Black Canary for her part serves as the audience and reader.  It's nice that Mishkin continued to include her after the adventures of the past two months, and Beachum makes her look terrific, but really, Dinah could have been replaced by any League member and the story wouldn't have changed.

1 comment:

  1. This is one of my favourite WW preCrisis issyer and I'll tell you why - at a time when most DC books were preparing themselves for COIE and its ramifications WW was still putting out superb stuff wuth long running story lines such as here where Diana debates whether to tell Steve hdr secret identity ( which she almost came close to destroying altogether in issue 300 which you reviewed on your Sandman blog).

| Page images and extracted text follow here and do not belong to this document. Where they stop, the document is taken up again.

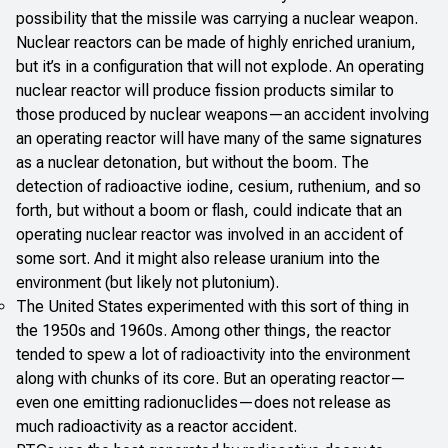
possibility that the missile was carrying a nuclear weapon.
Nuclear reactors can be made of highly enriched uranium,
but it’s in a configuration that will not explode. An operating
nuclear reactor will produce fission products similar to
those produced by nuclear weapons—an accident involving
an operating reactor will have many of the same signatures
as a nuclear detonation, but without the boom. The
detection of radioactive iodine, cesium, ruthenium, and so
forth, but without a boom or flash, could indicate that an
operating nuclear reactor was involved in an accident of
some sort. And it might also release uranium into the
environment (but likely not plutonium).
The United States experimented with this sort of thing in
the 1950s and 1960s. Among other things, the reactor
tended to spew a lot of radioactivity into the environment
along with chunks of its core. But an operating reactor—
even one emitting radionuclides—does not release as
much radioactivity as a reactor accident.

    Yes there was a WW before Diana! We saw her in issues 301 and 302 of this title. And the lost Amazon tale Diana mentioned here wSas evocative of the sub plot involving the South American Amazons we already knew of. This issue might look like a filler but it beautifully illustrated the myriad sub plots that made this early 80s WW so entertaining.
    But speaking of superb illustration. ..Mark Beachum's art here is lovely. I first noticed him on a three part Huntress back up he did in WW and immediately wrote in to DC demanding he start drawing WW. I didn't get it published!
    His finely structured panels are eye pleasingly perfect. Do check out his Huntress work. Whatever became of him?!?